***** Exercise data
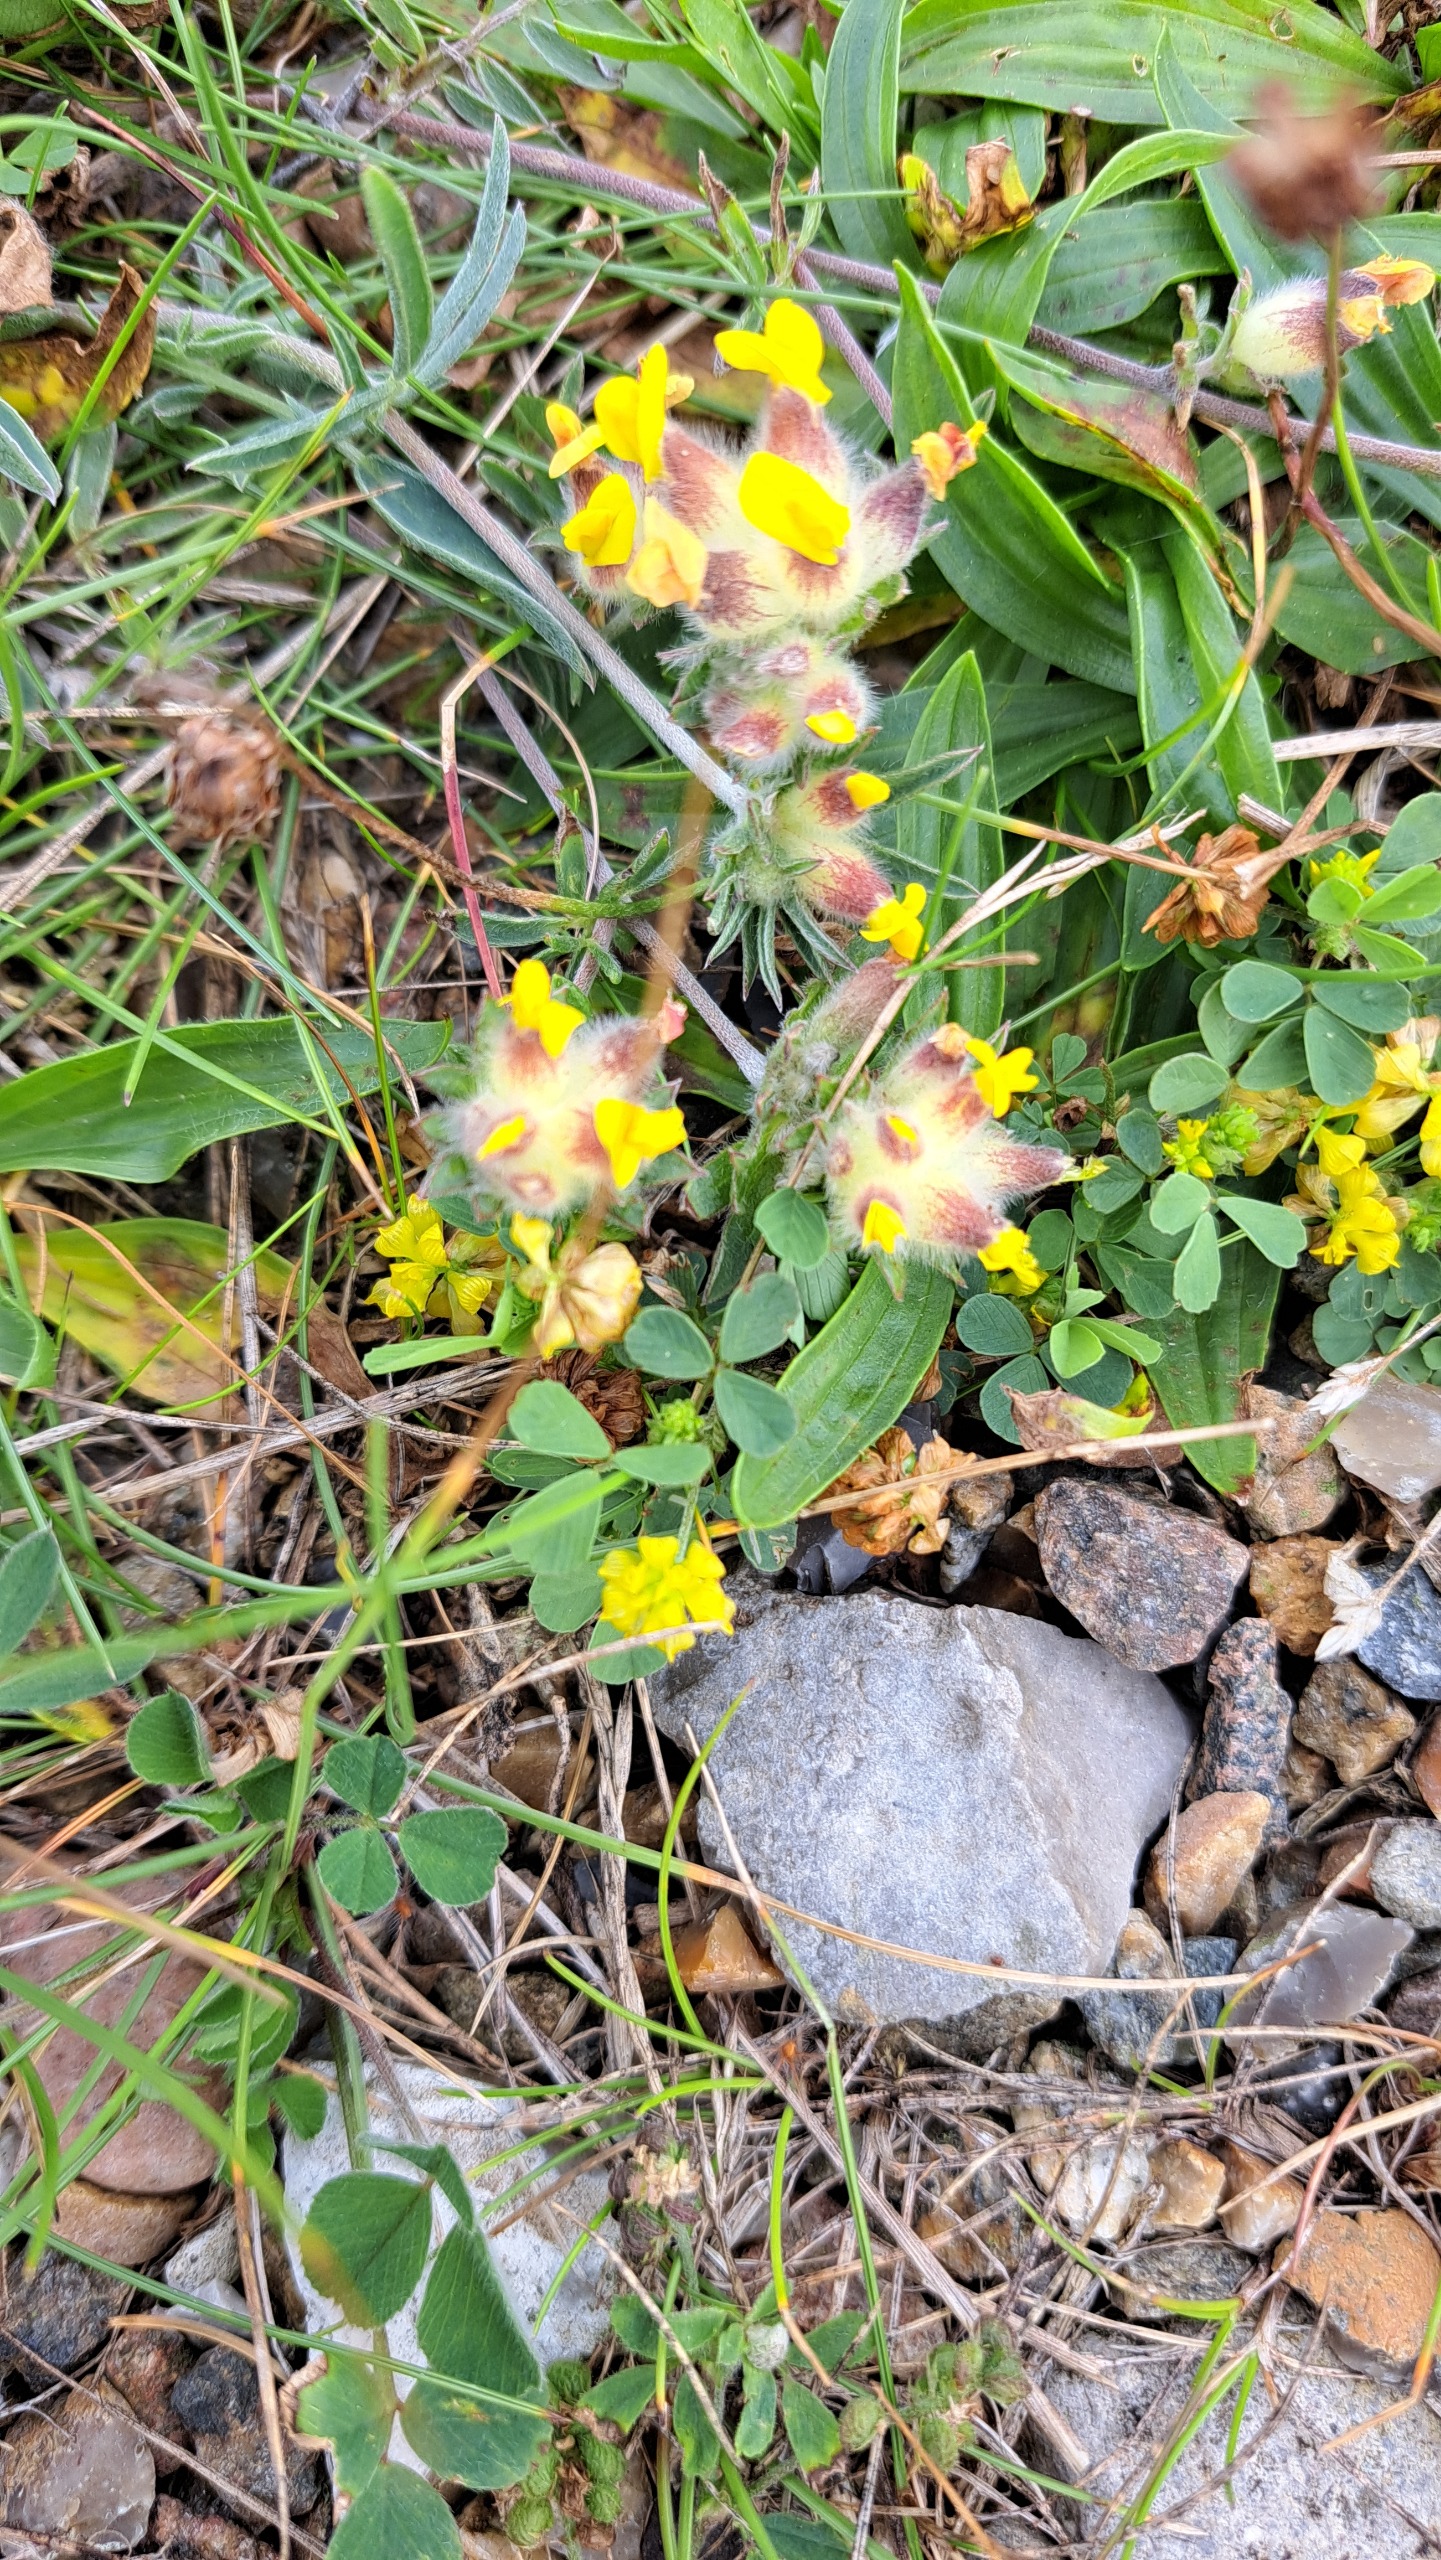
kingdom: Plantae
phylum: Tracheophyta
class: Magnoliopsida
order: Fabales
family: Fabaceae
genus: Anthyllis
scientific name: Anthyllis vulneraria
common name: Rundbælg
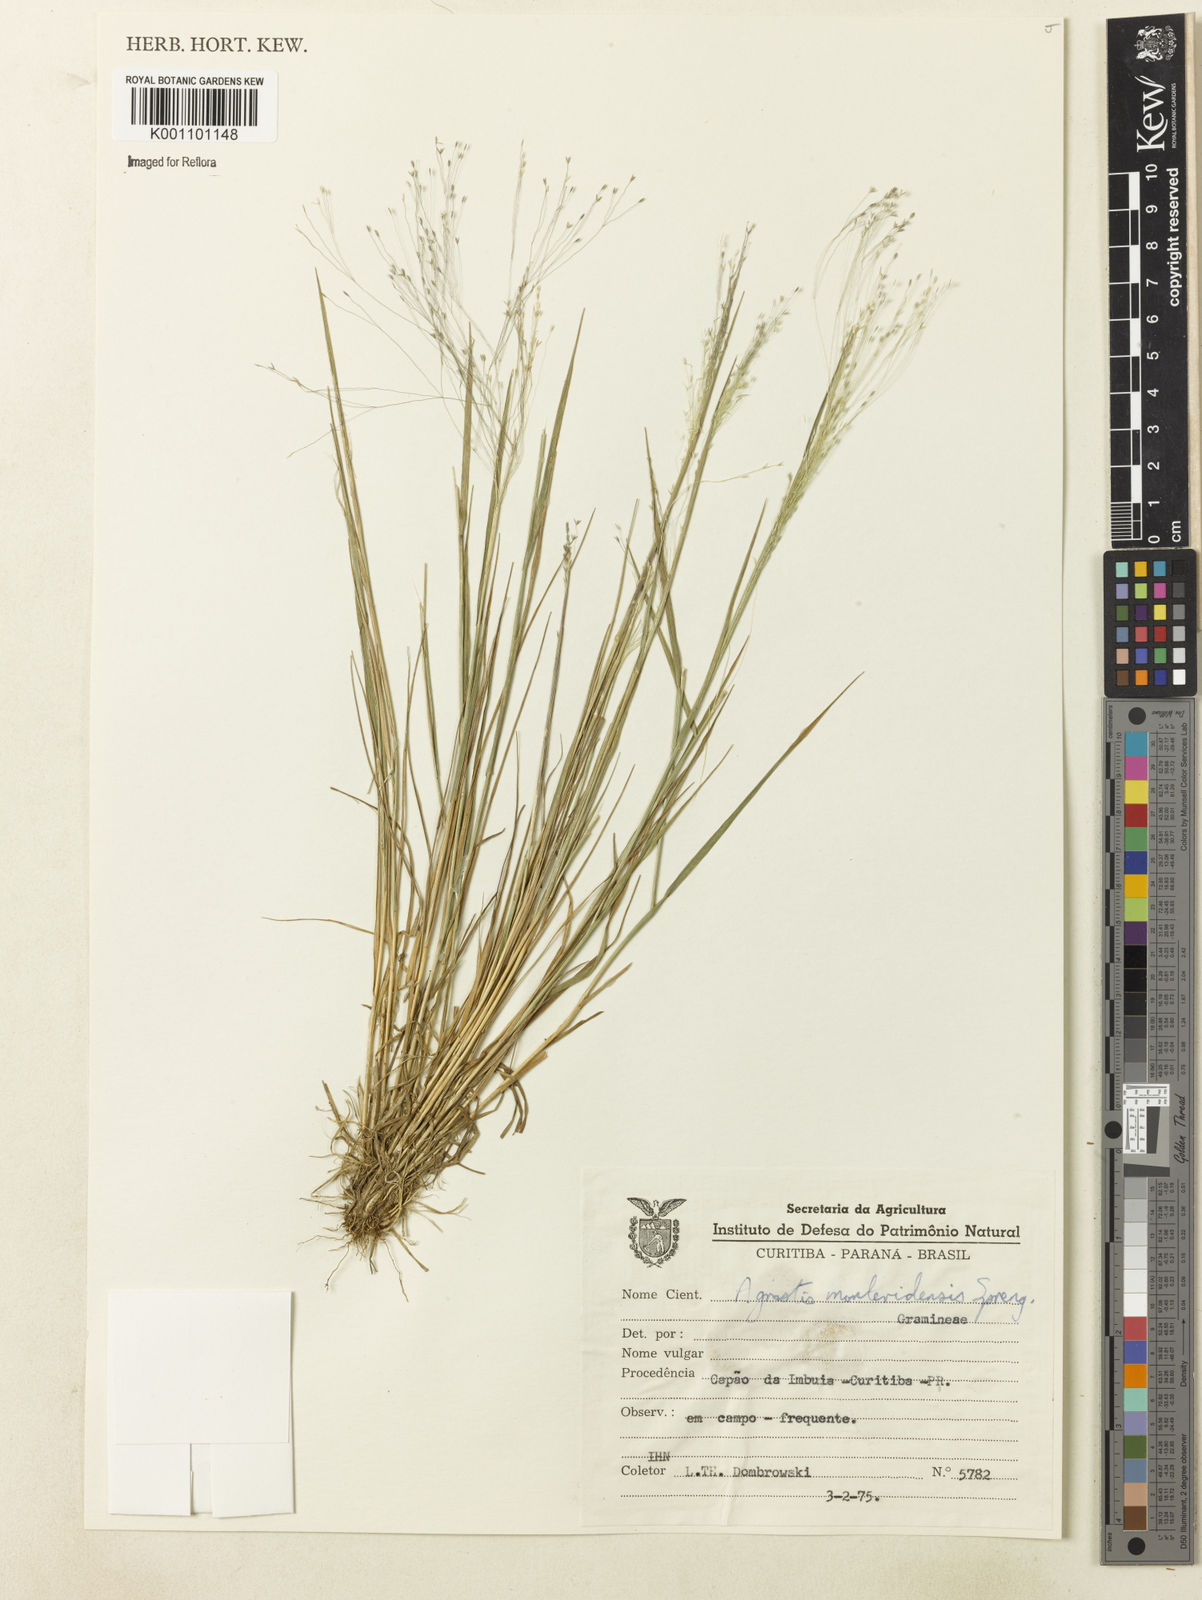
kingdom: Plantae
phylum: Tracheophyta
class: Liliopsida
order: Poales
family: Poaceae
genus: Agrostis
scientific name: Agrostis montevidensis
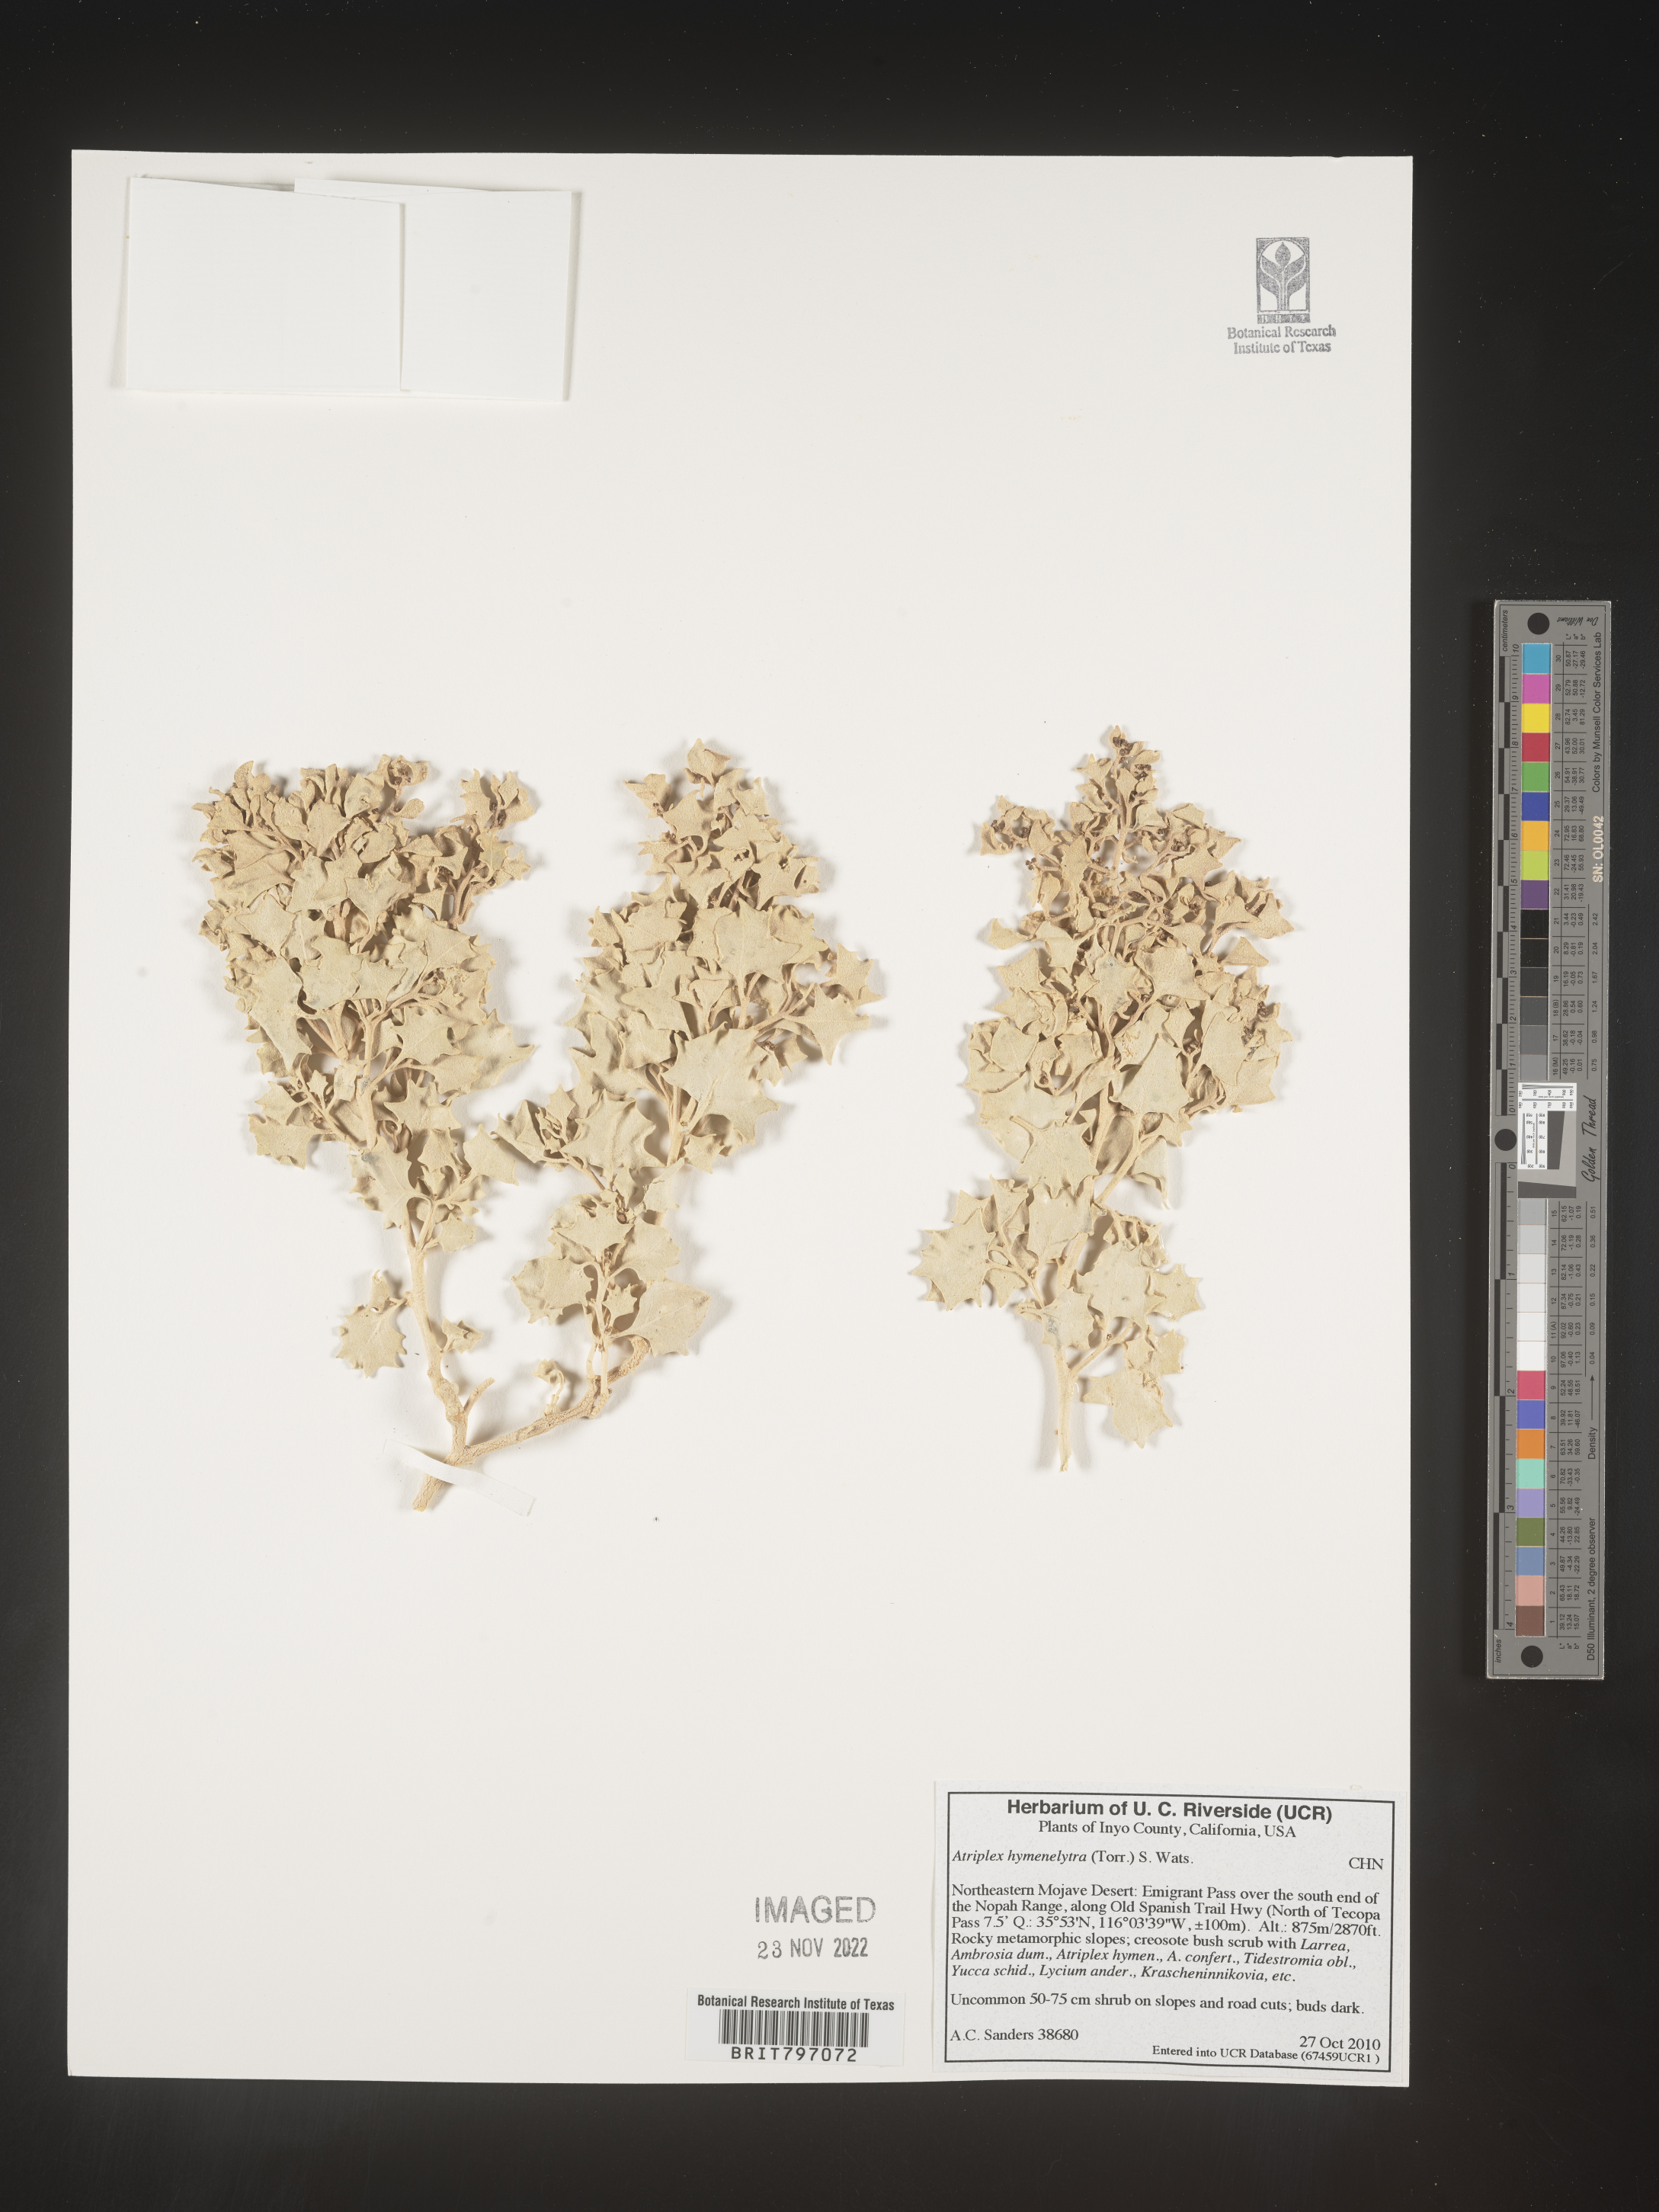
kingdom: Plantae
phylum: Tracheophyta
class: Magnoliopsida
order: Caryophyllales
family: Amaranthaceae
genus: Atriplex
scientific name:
**********
**What the task requires:**
Convert every line of the data above into a JSON list of strings, one string per line, omitting blank lines and the pictures.

**Answer to this problem:**
[
  "kingdom: Plantae",
  "phylum: Tracheophyta",
  "class: Magnoliopsida",
  "order: Fabales",
  "family: Fabaceae",
  "genus: Anthyllis",
  "scientific name: Anthyllis vulneraria",
  "common name: Rundbælg",
  "kingdom: Plantae",
  "phylum: Tracheophyta",
  "class: Liliopsida",
  "order: Poales",
  "family: Poaceae",
  "genus: Agrostis",
  "scientific name: Agrostis montevidensis",
  "kingdom: Plantae",
  "phylum: Tracheophyta",
  "class: Magnoliopsida",
  "order: Caryophyllales",
  "family: Amaranthaceae",
  "genus: Atriplex",
  "scientific name:"
]